Title | Calculating the number of distinct values | |
Author | Nicholas J. Cox, Durham University, UK |
I have data collected in sequence like this:
. list +------+ | x | |------| 1. | cd1 | 2. | cd2 | 3. | cd2 | 4. | cd3 | 5. | cd1 | |------| 6. | cd3 | 7. | cd4 | 8. | cd1 | 9. | cd5 | 10. | cd3 | +------+
I want to keep track of the number of distinct values seen so far in the sequence. This number increases from 1 at observation 1 (cd1 first occurs), to 2 at observation 2 (cd2 first occurs), to 3 at observation 4 (cd3 first occurs), and so forth.
You can do the above by using by:, which is one of the most versatile features of Stata.
One clue to by: being useful here is the structure of a grouping of the variable x into several distinct values. All we need to do is tag the first occurrence of each distinct value, and then count those first occurrences in sequence.
by: goes hand in hand with sorting. We should keep a record of the current order of observations, because we will want to return to it. If the dataset already includes a time, or other identifier indicating sequence, we can use that. Otherwise, generate a variable recording current order
. generate order = _n
If your dataset is really big, that should be
. generate long order = _n
We will sort into groups of x and ensure that within those groups the original order of observations is followed. Then we tag the first occurrence of each value of x. This process can all be telescoped into one statement:
. by x (order), sort: generate y = _n == 1
That statement can be thought of as a condensed version of
. sort x order . by x: gen y = _n == 1
The sort order is first by x and then by order. Then within groups of x, the first observation is tagged as 1; all others within the same group are tagged by 0.
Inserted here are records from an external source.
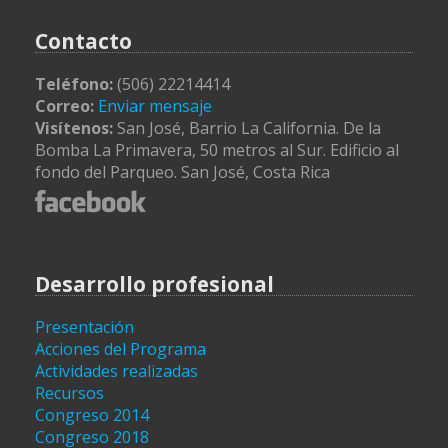
Contacto
Teléfono:
(506) 22214414
Correo:
Enviar mensaje
Visítenos:
San José, Barrio La California. De la
Bomba La Primavera, 50 metros al Sur. Edificio al
fondo del Parqueo. San José, Costa Rica
Desarrollo profesional
Presentación
Acciones del Programa
Actividades realizadas
Recursos
Congreso 2014
Congreso 2018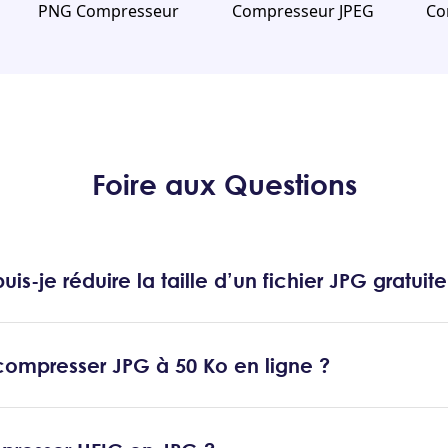
PNG Compresseur
Compresseur JPEG
Co
Foire aux Questions
s-je réduire la taille d’un fichier JPG gratuit
mpresser JPG à 50 Ko en ligne ?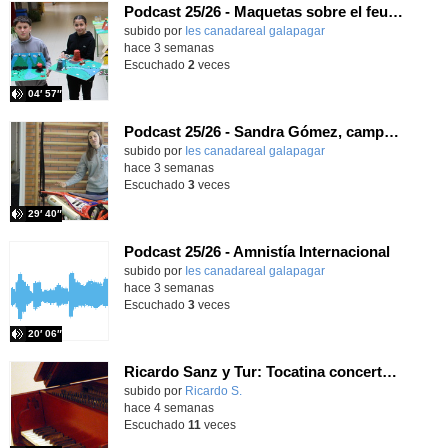
Podcast 25/26 - Maquetas sobre el feudalismo
subido por
Ies canadareal galapagar
-
hace 3 semanas
Escuchado
2
veces
04′ 57″
Podcast 25/26 - Sandra Gómez, campeona de Enduro
subido por
Ies canadareal galapagar
-
hace 3 semanas
Escuchado
3
veces
29′ 40″
Podcast 25/26 - Amnistía Internacional
subido por
Ies canadareal galapagar
-
hace 3 semanas
Escuchado
3
veces
20′ 06″
Ricardo Sanz y Tur: Tocatina concertante al aire español
subido por
Ricardo S.
-
hace 4 semanas
Escuchado
11
veces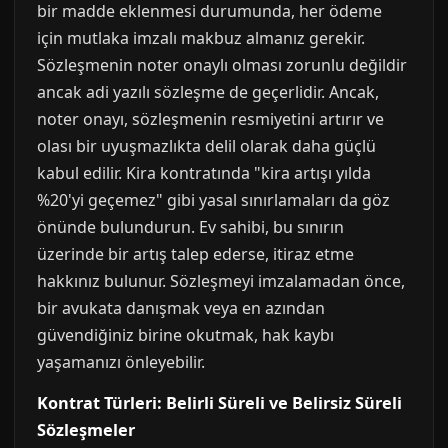
bir madde eklenmesi durumunda, her ödeme
için mutlaka imzalı makbuz almanız gerekir.
Sözleşmenin noter onaylı olması zorunlu değildir
ancak adi yazılı sözleşme de geçerlidir. Ancak,
noter onayı, sözleşmenin resmiyetini artırır ve
olası bir uyuşmazlıkta delil olarak daha güçlü
kabul edilir. Kira kontratında "kira artışı yılda
%20'yi geçemez" gibi yasal sınırlamaları da göz
önünde bulundurun. Ev sahibi, bu sınırın
üzerinde bir artış talep ederse, itiraz etme
hakkınız bulunur. Sözleşmeyi imzalamadan önce,
bir avukata danışmak veya en azından
güvendiğiniz birine okutmak, hak kaybı
yaşamanızı önleyebilir.
Kontrat Türleri: Belirli Süreli ve Belirsiz Süreli
Sözleşmeler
Let us take this more slowly: Under by:, the observation number _n is determined within the groups defined. Thus _n starts over at 1 each time a new group is encountered. So _n is 1 if an observation is the first in its group. _n == 1 is true for all such first observations. Any true or false condition is evaluated numerically in Stata as 1 if true and 0 if false. For more detail on that principle, see the FAQ: What is true and false in Stata?.
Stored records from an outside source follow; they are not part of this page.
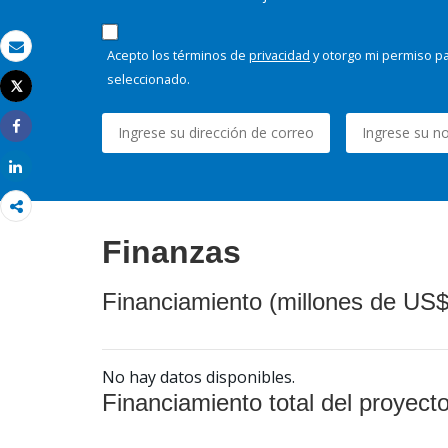
Acepto los términos de
privacidad
y otorgo mi permiso pa
Correo electrónico
seleccionado.
Tweet
Imprimir
Share
Share
Finanzas
Financiamiento (millones de US$
No hay datos disponibles.
Financiamiento total del proyect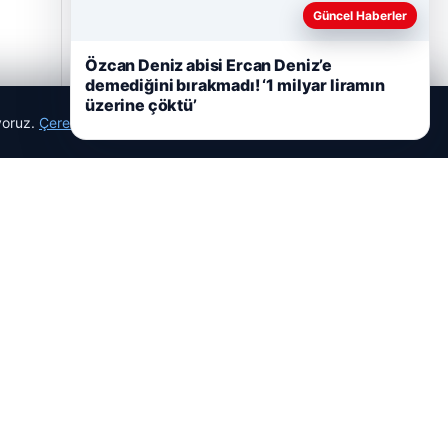
Güncel Haberler
Özcan Deniz abisi Ercan Deniz’e
05/08/2026
demediğini bırakmadı! ‘1 milyar liramın
üzerine çöktü’
2 Yaşındaki Bebeğin Hayatını Kurtaran
ıyoruz.
Çerez Politikamız
Havalimanı Personeline Onur Ödülü
Reddet
Kabul Et
Son Eklenen Firmalar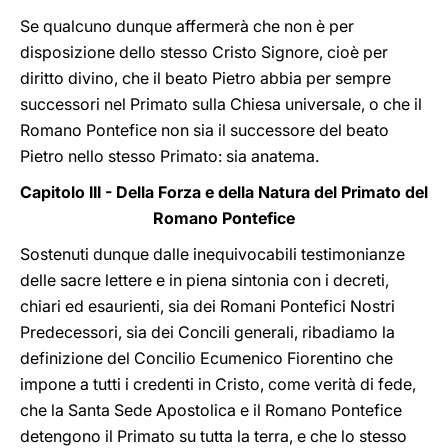
Se qualcuno dunque affermerà che non è per
disposizione dello stesso Cristo Signore, cioè per
diritto divino, che il beato Pietro abbia per sempre
successori nel Primato sulla Chiesa universale, o che il
Romano Pontefice non sia il successore del beato
Pietro nello stesso Primato: sia anatema.
Capitolo III - Della Forza e della Natura del Primato del
Romano Pontefice
Sostenuti dunque dalle inequivocabili testimonianze
delle sacre lettere e in piena sintonia con i decreti,
chiari ed esaurienti, sia dei Romani Pontefici Nostri
Predecessori, sia dei Concili generali, ribadiamo la
definizione del Concilio Ecumenico Fiorentino che
impone a tutti i credenti in Cristo, come verità di fede,
che la Santa Sede Apostolica e il Romano Pontefice
detengono il Primato su tutta la terra, e che lo stesso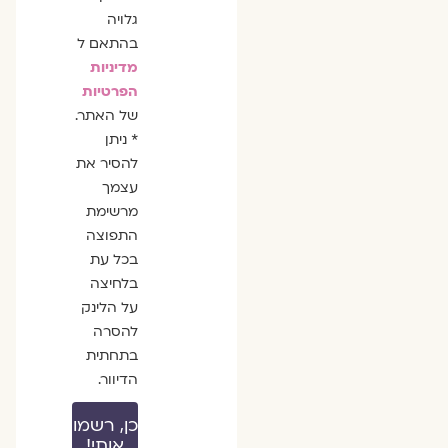
גלויה
בהתאם ל
מדיניות
הפרטיות
של האתר.
* ניתן
להסיר את
עצמך
מרשימת
התפוצה
בכל עת
בלחיצה
על הלינק
להסרה
בתחתית
הדיוור.
כן, רשמו
אותי!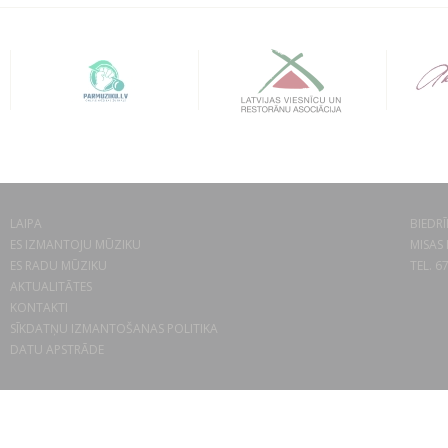
LAIPA
BIEDRĪ
ES IZMANTOJU MŪZIKU
MISAS 
ES RADU MŪZIKU
TEL. 6
AKTUALITĀTES
KONTAKTI
SĪKDATŅU IZMANTOŠANAS POLITIKA
DATU APSTRĀDE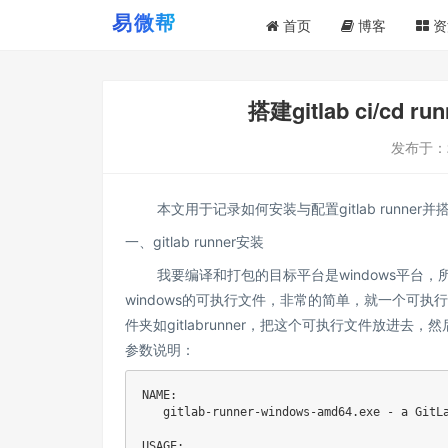
首页
博客
资
搭建gitlab ci/c
发布于：
本文用于记录如何安装与配置gitlab runner
一、gitlab runner安装
我要编译和打包的目标平台是windows平台，所以找了一台
windows的可执行文件，非常的简单，就一个可
件夹如gitlabrunner，把这个可执行文件放进去，然后
参数说明：
NAME:

   gitlab-runner-windows-amd64.exe - a GitLa
USAGE:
After that, we need to sort to the original order. Then we need a running sum of y because the number of distinct values seen so far is equal to the number of first occurrences seen so far.
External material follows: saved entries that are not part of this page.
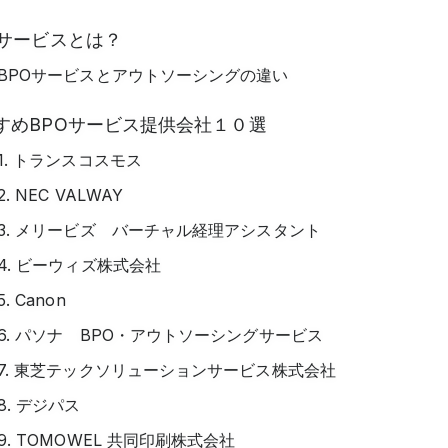
Oサービスとは？
BPOサービスとアウトソーシングの違い
すめBPOサービス提供会社１０選
1. トランスコスモス
2. NEC VALWAY
3. メリービズ バーチャル経理アシスタント
4. ビーウィズ株式会社
5. Canon
6. パソナ BPO・アウトソーシングサービス
7. 東芝テックソリューションサービス株式会社
8. デジパス
9. TOMOWEL 共同印刷株式会社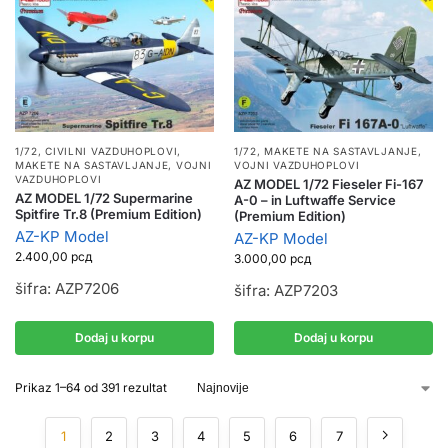
1/72
,
MAKETE NA SASTAVLJANJE
,
1/72
,
CIVILNI VAZDUHOPLOVI
,
VOJNI VAZDUHOPLOVI
MAKETE NA SASTAVLJANJE
,
VOJNI
VAZDUHOPLOVI
AZ MODEL 1/72 Fieseler Fi-167
AZ MODEL 1/72 Supermarine
A-0 – in Luftwaffe Service
Spitfire Tr.8 (Premium Edition)
(Premium Edition)
AZ-KP Model
AZ-KP Model
2.400,00
рсд
3.000,00
рсд
šifra: AZP7206
šifra: AZP7203
Dodaj u korpu
Dodaj u korpu
Prikaz 1–64 od 391 rezultat
1
2
3
4
5
6
7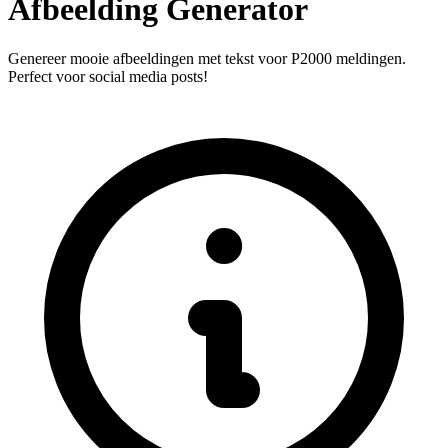
Afbeelding Generator
Genereer mooie afbeeldingen met tekst voor P2000 meldingen.
Perfect voor social media posts!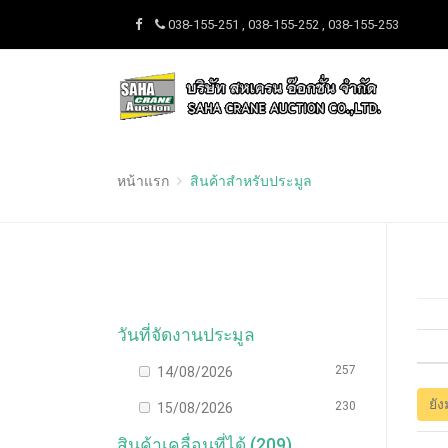
038-155-251 , 038-155-252 , 038-155-253
หน้าแรก
สินค้าสำหรับประมูล
วันที่จัดงานประมูล
257
14/08/2026
ยัง
230
15/08/2026
สินค้าเคลื่อนที่ได้ (209)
. sort order . replace y = sum(y)
order has served its purpose.
. drop order
What do we have now?
. list +----------+ | x y | |----------| 1. | cd1 1 | 2. | cd2 2 | 3. | cd2 2 | 4. | cd3 3 | 5. | cd1 3 | |----------| 6. | cd3 3 | 7. | cd4 4 | 8. | cd1 4 | 9. | cd5 5 | 10. | cd3 5 | +----------+
With a little more knowledge, we could wrap that into a command, or an egen function, but, in many ways, it is better to use the code here and understand its logic, which will help for that next problem with a similar flavor.
The key construct here is by:. The documentation for by: is scattered around the manuals. A tutorial bringing together the main ideas is given in Cox (2002), which explains the use of the construct to tackle a variety of problems with group structure, ranging from simple calculations for each of several groups to more advanced manipulations that use the built-in _n and _N.